Evidemment. Avec l'individualisation des rythmes, on contribue forcément à l'individualisation de la société. Ce qui peut bien entendu mener à certains travers précédemment cités, comme la complexification de certains rapports sociaux.

Cependant, il existe des poltiques temporelles qui sont menées vis-à-vis des décalages horaires, comme je l'ai évoqué précédemment. Il est question de rythmes de vie et de rythmes sociaux, des problèmes que cela implique pour la santé, et du ressenti des gens.
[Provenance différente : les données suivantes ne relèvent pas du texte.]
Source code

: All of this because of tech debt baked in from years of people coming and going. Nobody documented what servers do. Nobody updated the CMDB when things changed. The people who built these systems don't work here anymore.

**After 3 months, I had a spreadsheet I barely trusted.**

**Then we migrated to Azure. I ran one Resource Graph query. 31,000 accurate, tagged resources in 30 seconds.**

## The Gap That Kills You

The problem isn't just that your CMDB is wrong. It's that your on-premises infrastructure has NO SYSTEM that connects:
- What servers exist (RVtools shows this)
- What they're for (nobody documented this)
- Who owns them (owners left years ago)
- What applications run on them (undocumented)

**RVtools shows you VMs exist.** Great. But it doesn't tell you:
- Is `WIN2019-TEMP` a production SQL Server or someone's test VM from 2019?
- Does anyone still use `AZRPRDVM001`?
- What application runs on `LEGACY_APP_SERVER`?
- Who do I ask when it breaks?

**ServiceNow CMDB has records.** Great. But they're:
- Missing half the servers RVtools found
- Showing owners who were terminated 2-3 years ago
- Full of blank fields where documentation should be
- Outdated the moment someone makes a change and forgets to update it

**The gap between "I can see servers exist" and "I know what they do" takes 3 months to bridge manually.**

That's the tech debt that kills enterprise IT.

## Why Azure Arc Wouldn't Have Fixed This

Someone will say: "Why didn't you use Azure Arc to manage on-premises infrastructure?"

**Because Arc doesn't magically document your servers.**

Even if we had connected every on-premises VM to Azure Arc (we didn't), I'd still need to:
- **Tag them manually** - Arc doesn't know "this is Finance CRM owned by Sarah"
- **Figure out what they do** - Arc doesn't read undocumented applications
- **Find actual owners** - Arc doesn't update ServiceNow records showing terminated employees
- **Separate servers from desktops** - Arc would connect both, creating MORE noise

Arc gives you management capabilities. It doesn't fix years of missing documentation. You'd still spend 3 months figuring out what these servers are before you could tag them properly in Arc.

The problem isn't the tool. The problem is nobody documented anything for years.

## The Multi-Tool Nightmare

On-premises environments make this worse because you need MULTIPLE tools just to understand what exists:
On a ainsi vu se développer des mouvements du "slow", comme par exemple, le slow food ou les cittàslow, nés en Italie dans le milieu des années 1980. Les cittàslow, ou "villes lentes" se développent et constituent un réseau de villes de moins de 50 000 habitants. Concrètement, la lenteur passe  par l'instauration de rues piétonnes ; l'éloignement des voitures du centre et la création d'espaces verts, le développement de commerces de proximités, la suppression de places de parking, etc. Ce sont des réflexions intéressantes, et qui relèvent tout à fait de la question sur les rythmes de vie. Bien sûr, cela n'est pas directement issu des problèmes sur les temps de travail, comme les politiques temporelles, cependant c'est une bonne chose que des réflexions de la sorte proviennent de citoyens.